Nicht nur die eigene Aufmerksamkeit ist somit zu berücksichtigen, sondern auch die anderer. Im Fall eines Mordes spielen sowohl der Mörder wie auch sein Opfer eine Rolle. Die Erinnerungsbilder eines Mordes enthalten nicht lediglich die Gedanken, Emotionen und Schmerzen des Opfers, sondern ebenso jene des Täters. Seine Aufmerksamkeit lag auf dem Opfer ebenso, wie die des Opfers auf ihm lag. Beide Aufmerksamkeitsfelder vermischten sich und verschmolzen miteinander. Wegen mangelnder Gewilltheit oder Fähigkeit, dies aufzuarbeiten, können die beiden weder sich selbst noch einander vergeben. So stehen sie gegen ihren Willen für unbegrenzte Zeit in innerer Verbindung miteinander - bis sich schließlich einer der beiden zu einem späteren Zeitpunkt entschließt, der Sache ins Auge zu blicken (im Fall des Opfers ein späteres Leben).

Bei einem Autounfall mit nur einer einzigen Personen kommt es gewöhnlich zu zwei Wahrnehmungspositionen: eine von innerhalb des Körpers, die andere von außerhalb. Der Umstand, dass geistige Wesen ihren Körper in Zeiten von Stress und Belastungen verlassen (auch im Zustand der Ekstase), bedeutet keineswegs, dass sie wegen ihrer distanzierten Position neutral und unberührt blieben. Ganz im Gegenteil, sie befinden sich in einem Zustand von Schock, Traurigkeit und Entsetzen, und deswegen wird ihre Aufzeichnung der Szenen nicht nur den Aktionsablauf "netto" enthalten, sondern ebenfalls die damit einhergehenden Schmerzen, Emotionen und Gedanken. Solange wie man sich von einem Schock nicht erholt hat, können die betreffenden Szenen jedes Mal neu ablaufen, wenn man von einem äußeren Auslöser an das Geschehnis erinnert wird. Mit jeder neuen Inkarnation wird man solche Geschehnisse emotional wie auch somatisch dramatisieren.

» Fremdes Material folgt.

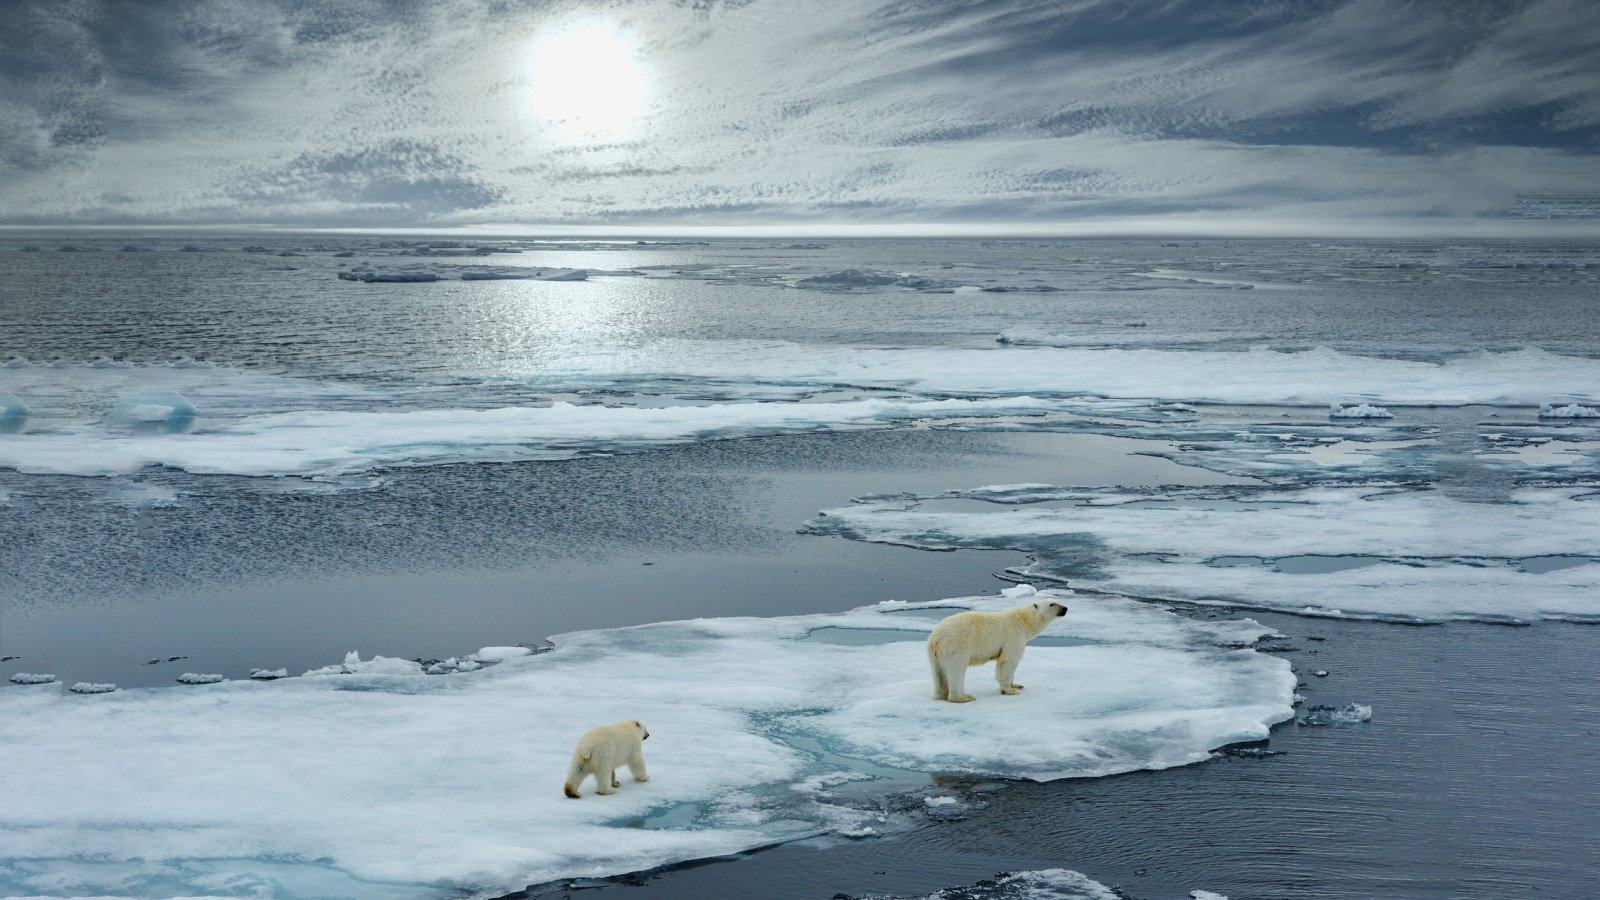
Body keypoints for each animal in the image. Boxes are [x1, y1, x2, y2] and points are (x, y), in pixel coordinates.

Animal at [928, 595, 1062, 701]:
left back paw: (942, 694)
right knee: (956, 669)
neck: (1024, 619)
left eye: (1057, 601)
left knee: (938, 672)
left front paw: (1016, 685)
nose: (1064, 609)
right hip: (956, 645)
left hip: (935, 653)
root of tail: (936, 637)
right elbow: (1009, 661)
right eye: (1052, 604)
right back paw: (963, 697)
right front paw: (1009, 690)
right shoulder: (1014, 635)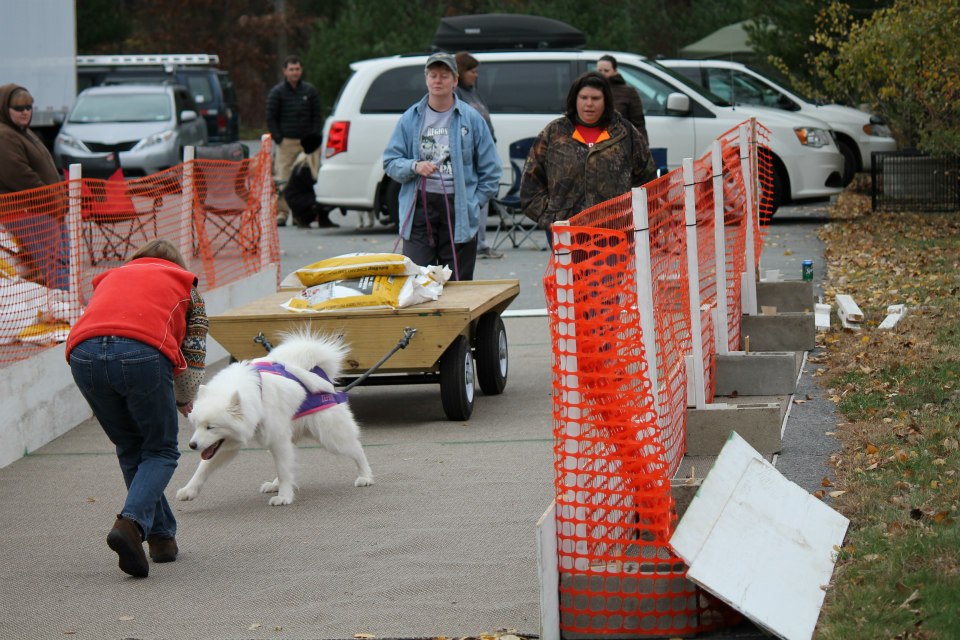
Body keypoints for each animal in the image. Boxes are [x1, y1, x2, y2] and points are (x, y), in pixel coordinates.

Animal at [178, 330, 374, 504]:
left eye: (211, 427)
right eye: (197, 426)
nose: (192, 445)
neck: (257, 396)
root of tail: (320, 372)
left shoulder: (277, 439)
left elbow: (283, 470)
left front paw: (284, 497)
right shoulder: (227, 445)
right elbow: (203, 468)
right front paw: (188, 490)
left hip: (330, 437)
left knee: (357, 450)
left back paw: (365, 476)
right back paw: (274, 484)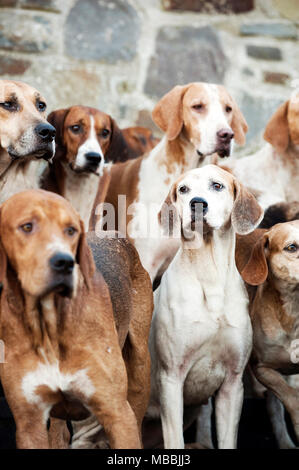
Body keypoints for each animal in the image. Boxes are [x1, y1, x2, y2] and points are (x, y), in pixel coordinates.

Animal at [0, 190, 143, 448]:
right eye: (27, 226)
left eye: (70, 230)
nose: (63, 262)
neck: (49, 326)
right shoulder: (29, 425)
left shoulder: (118, 414)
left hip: (140, 372)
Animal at [149, 165, 264, 448]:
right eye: (183, 189)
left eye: (217, 185)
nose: (197, 203)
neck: (209, 274)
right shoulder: (171, 379)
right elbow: (176, 440)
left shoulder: (233, 384)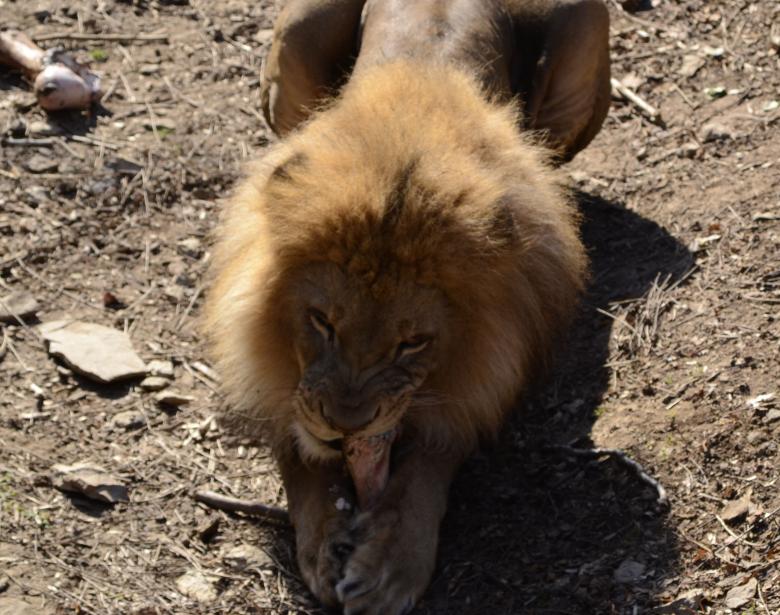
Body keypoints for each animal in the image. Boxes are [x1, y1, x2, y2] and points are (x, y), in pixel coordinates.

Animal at [206, 1, 609, 613]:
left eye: (412, 342)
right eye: (322, 322)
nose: (344, 429)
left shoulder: (482, 376)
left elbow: (427, 465)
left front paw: (389, 565)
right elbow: (299, 454)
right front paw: (323, 541)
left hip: (586, 43)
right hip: (293, 46)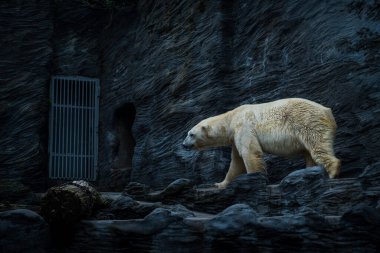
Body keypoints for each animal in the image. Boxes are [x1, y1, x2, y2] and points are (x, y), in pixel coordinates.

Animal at [183, 98, 340, 189]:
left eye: (191, 134)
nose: (184, 144)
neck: (231, 118)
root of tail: (327, 111)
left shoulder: (244, 127)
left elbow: (250, 152)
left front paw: (254, 179)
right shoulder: (235, 137)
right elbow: (236, 162)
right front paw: (220, 183)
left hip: (308, 121)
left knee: (317, 145)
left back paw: (332, 172)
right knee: (309, 152)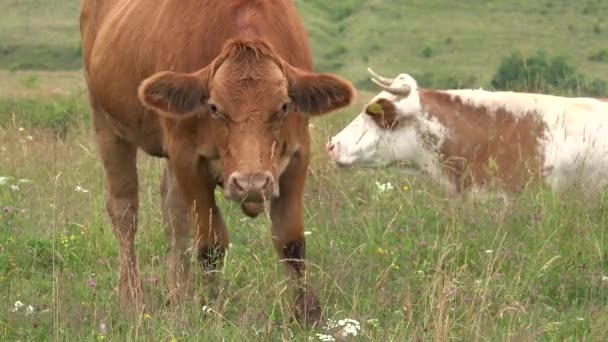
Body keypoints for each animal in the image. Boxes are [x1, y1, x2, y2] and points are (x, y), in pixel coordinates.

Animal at [81, 0, 356, 324]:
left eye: (284, 106)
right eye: (213, 107)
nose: (252, 183)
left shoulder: (299, 154)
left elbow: (291, 241)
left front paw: (307, 314)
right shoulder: (187, 157)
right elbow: (212, 244)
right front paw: (212, 310)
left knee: (174, 216)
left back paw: (180, 297)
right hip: (108, 125)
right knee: (125, 211)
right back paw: (132, 298)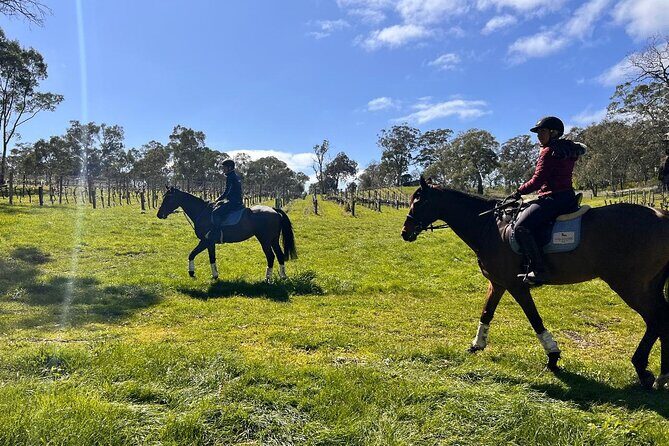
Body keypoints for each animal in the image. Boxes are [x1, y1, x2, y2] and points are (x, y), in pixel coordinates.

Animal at [157, 187, 297, 282]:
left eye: (169, 198)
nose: (159, 214)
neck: (202, 212)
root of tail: (274, 210)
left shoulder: (205, 241)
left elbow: (192, 254)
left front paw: (191, 272)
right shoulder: (210, 243)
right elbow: (211, 258)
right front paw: (214, 276)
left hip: (265, 240)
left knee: (271, 257)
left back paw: (267, 279)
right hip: (273, 240)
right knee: (280, 255)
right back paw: (283, 276)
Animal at [402, 176, 669, 390]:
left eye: (419, 202)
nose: (405, 232)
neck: (491, 227)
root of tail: (661, 217)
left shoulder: (516, 286)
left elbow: (534, 319)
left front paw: (553, 356)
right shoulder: (498, 283)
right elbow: (487, 312)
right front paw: (476, 345)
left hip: (631, 286)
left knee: (657, 321)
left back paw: (645, 371)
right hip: (648, 287)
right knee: (661, 318)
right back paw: (659, 375)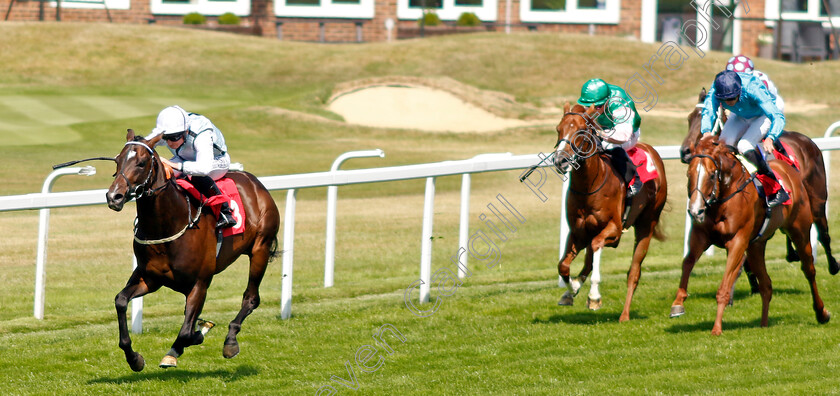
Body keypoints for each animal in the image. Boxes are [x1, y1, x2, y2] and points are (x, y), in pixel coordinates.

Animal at [105, 131, 280, 372]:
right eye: (117, 160)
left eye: (141, 163)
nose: (114, 196)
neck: (169, 224)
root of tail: (256, 183)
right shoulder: (150, 278)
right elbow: (121, 300)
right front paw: (134, 358)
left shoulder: (200, 282)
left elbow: (188, 332)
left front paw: (193, 336)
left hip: (260, 249)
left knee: (251, 298)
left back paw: (230, 341)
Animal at [556, 103, 668, 322]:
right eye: (558, 129)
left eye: (580, 131)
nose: (560, 160)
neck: (590, 185)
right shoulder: (578, 231)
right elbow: (563, 266)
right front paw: (571, 289)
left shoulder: (614, 230)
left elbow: (597, 247)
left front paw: (594, 297)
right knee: (588, 262)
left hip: (647, 224)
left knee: (634, 272)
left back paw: (624, 315)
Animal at [668, 136, 828, 334]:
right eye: (689, 174)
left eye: (712, 175)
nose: (695, 211)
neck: (723, 200)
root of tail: (789, 168)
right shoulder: (700, 237)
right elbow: (687, 263)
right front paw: (678, 304)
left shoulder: (737, 241)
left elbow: (725, 285)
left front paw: (717, 328)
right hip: (755, 246)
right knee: (766, 284)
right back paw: (764, 323)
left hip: (800, 230)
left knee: (809, 270)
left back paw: (821, 313)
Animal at [680, 88, 836, 274]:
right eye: (689, 118)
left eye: (705, 118)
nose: (685, 152)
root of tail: (809, 142)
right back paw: (792, 253)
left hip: (817, 201)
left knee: (824, 234)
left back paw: (833, 265)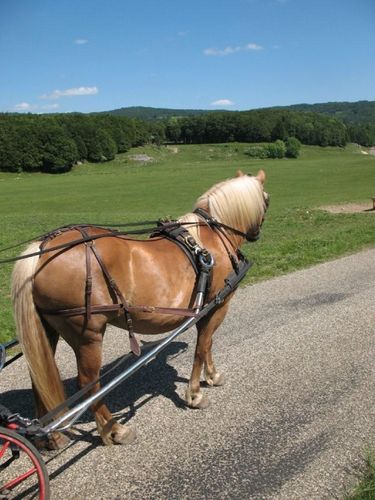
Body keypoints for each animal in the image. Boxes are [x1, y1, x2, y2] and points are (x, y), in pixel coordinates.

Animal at [10, 169, 268, 450]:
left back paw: (51, 436)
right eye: (267, 199)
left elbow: (207, 344)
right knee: (88, 383)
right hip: (87, 334)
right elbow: (202, 347)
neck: (212, 237)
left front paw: (212, 375)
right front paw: (195, 394)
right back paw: (114, 430)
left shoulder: (210, 307)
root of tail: (43, 250)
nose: (257, 234)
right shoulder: (218, 305)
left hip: (48, 330)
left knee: (39, 379)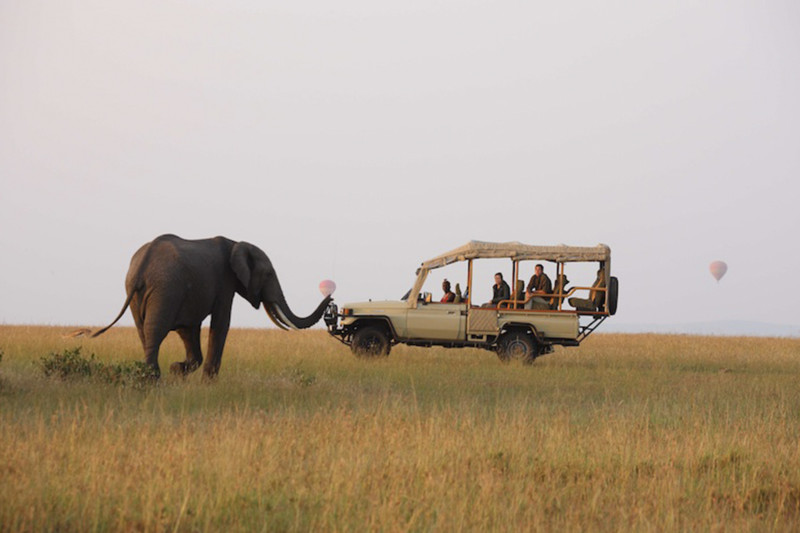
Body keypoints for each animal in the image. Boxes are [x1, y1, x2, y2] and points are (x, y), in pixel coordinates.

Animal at [92, 234, 332, 378]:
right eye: (269, 274)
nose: (330, 296)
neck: (236, 243)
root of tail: (142, 265)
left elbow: (188, 330)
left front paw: (177, 370)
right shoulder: (225, 282)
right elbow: (221, 323)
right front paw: (207, 382)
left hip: (139, 293)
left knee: (143, 332)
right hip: (166, 289)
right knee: (155, 332)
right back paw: (153, 381)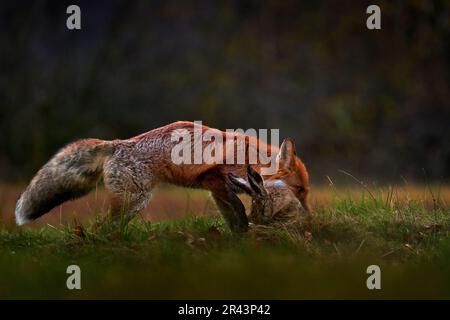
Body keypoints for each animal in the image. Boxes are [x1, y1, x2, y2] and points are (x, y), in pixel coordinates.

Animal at [14, 120, 310, 232]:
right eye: (300, 191)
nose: (309, 216)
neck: (252, 160)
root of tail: (119, 143)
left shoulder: (216, 189)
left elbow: (234, 216)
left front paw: (240, 237)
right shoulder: (217, 178)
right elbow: (238, 208)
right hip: (135, 200)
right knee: (105, 226)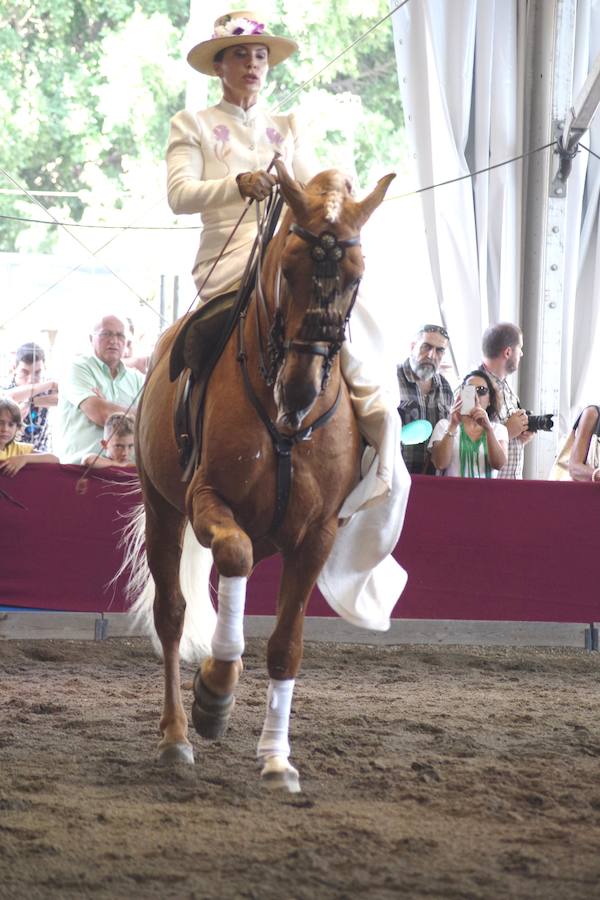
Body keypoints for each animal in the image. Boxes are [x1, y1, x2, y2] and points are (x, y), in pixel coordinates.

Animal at [132, 162, 394, 796]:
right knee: (173, 614)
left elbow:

Im Fall eines Flugzeugabsturzes können potenziell Hunderte von Wahrnehmungspositionen aktiv sein. Sie repräsentieren die körperlos gewordenen Passagiere, die die Szene mit Entsetzen beobachteten und aufzeichneten, während sie über ihren zerschmetterten Körpern schwebten. Gibt man daher dem Opfer eines Flugzeugunglücks eine Sitzung, so muss man darauf gefasst sein, dass sich zusätzlich noch die Emotionen, Schmerzen und Gedanken von mehreren hundert Menschen dazuschalten.

Methode

Wie beschrieben, werden in einer MindWalking-Sitzung die Wahrnehmungspositionen von sowohl Opfer wie auch Täter berücksichtigt. Die beiden Kernfragen sind: " Von wo aus wird es gesehen?" und: "Wer sieht es?"

Unterstützt man seinen Sitzungspartner beim Erkennen und Akzeptieren der unterschiedlichen Wahrnehmungspositionen und leitet man ihn an, sie ihren korrekten Urhebern zuzuordnen ("diese Szene habe ich selbst erlebte - aber diese andere Szene, aus dem Blickwinkel von weiter oben, das ist die Wahrnehmungsposition von jemand anderem", usw.), so kann es gelingen, riesige mentalenergetische Felder, wie sie z. B. bei Flugzeugabstürzen entstehen, zu reduzieren und gar ganz aufzulösen. Nur dann kann auch der Sitzungspartner wirkliche Erleichterung und Fröhlichkeit verspüren.

Indem der Sitzungspartner seine Verbindung mit den Wahrnehmungspositionen anderer erkennt und ihre "Mentaldateien" aus dem mentalenergetischen Feld herausliest, das zum Zeitpunkt des Geschehnisses gemeinschaftlich erschaffen wurde, hat er das Reich des Transpersonalen betreten. Er versteht nun in aller Deutlichkeit, wie sein eigenes Schicksal mit den Schicksalen anderer verwoben ist. Abgesehen davon, dass er nach erfolgter Entlastung in die Lage versetzt ist, die Situation zu optimieren, derentwegen er seine Sitzung wollte, ist es vielleicht von noch größere Bedeutung, dass er dabei eine neue Schau des Lebens und der geistigen Welt gewonnen hat.

 
Der Autor, Jahrgang 1948, studierte Psychologie in Mainz und Münster bis zum Diplom und führt seit 1985 eine private Praxis. Er schrieb ein Buch zum Thema Lebensmanagement ("Der schmale Pfad - Handbuch für gutes Management", 1994), und zwei Bücher zu MindWalking ("Im Internet der Seelen" und "Aus fernen Welten", 2003).